**Try it**
Exclude all pictures from your copy of the data below, which should otherwise match exactly.

**Dataset extract**
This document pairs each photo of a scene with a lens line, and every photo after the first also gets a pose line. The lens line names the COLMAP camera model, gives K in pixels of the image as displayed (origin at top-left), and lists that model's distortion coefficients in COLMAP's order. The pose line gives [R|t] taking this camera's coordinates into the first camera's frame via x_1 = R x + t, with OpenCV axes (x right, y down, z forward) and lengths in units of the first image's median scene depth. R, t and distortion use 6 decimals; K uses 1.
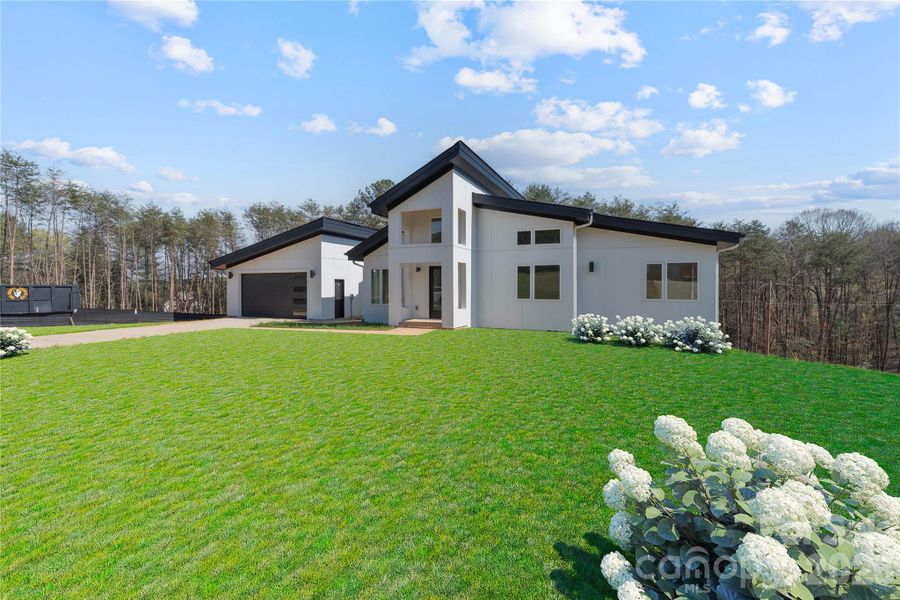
lens RADIAL K [[396.8, 0, 454.1], [0, 396.8, 295.7], [0, 0, 1]] dist [0.000488, -0.000026]
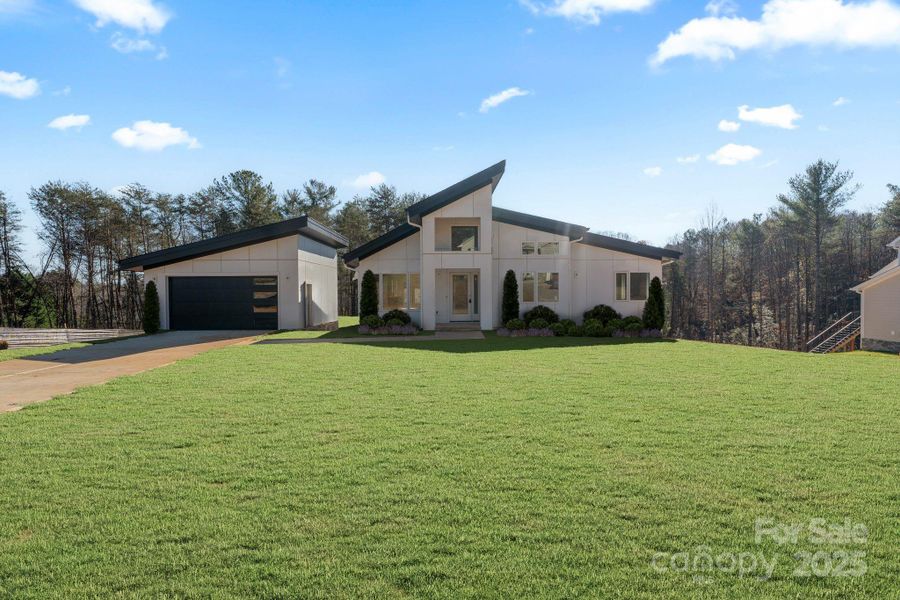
lens RADIAL K [[396.8, 0, 454.1], [0, 396.8, 295.7], [0, 0, 1]] dist [0.000488, -0.000026]
pose [[0.913253, -0.011284, 0.407237, -0.398356], [0.015200, 0.999864, -0.006383, -0.003327], [-0.407110, 0.012019, 0.913300, 0.027857]]
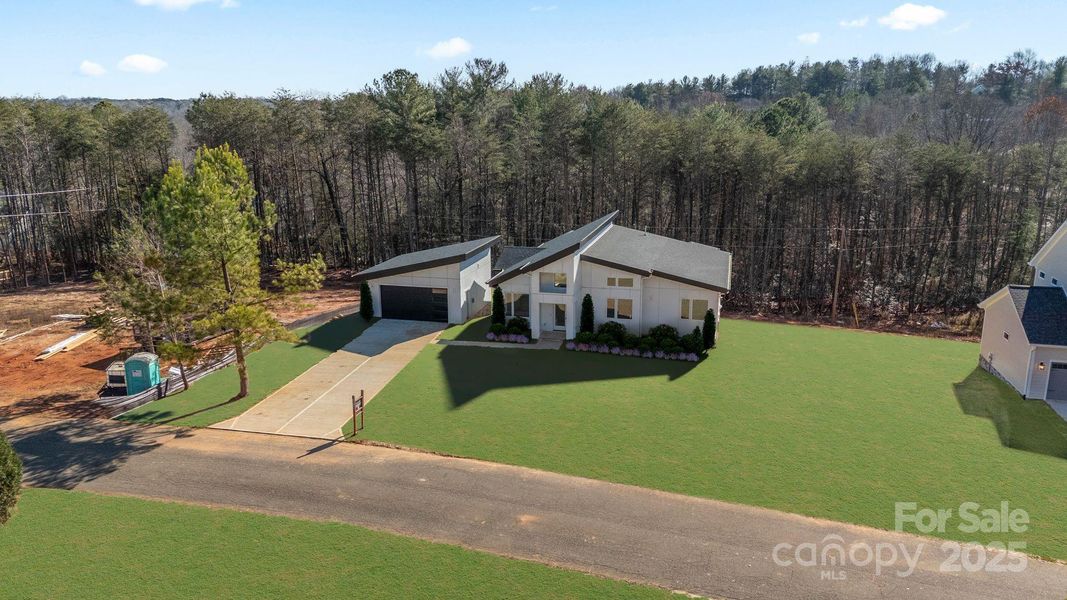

**Task answer**
This document pairs each photo of a scene with a lens line, and every photo after the first also gets a pose line. The lens line names the COLMAP camera model, gives K in pixels of the image as displayed (origin at top-left), and lists that model's distortion coefficients in COLMAP's order. The pose line gives [R|t] taking this camera's coordinates into the first camera's frame via x_1 = R x + t, with OpenCV axes (x right, y down, z forward) and lengths in units of the first image's median scene depth. R, t and distortion use 6 decimals; K uses 1.
lens RADIAL K [[396.8, 0, 454.1], [0, 396.8, 295.7], [0, 0, 1]] dist [0.000488, -0.000026]
lens RADIAL K [[396.8, 0, 454.1], [0, 396.8, 295.7], [0, 0, 1]] dist [0.000488, -0.000026]
pose [[0.913253, -0.011284, 0.407237, -0.398356], [0.015200, 0.999864, -0.006383, -0.003327], [-0.407110, 0.012019, 0.913300, 0.027857]]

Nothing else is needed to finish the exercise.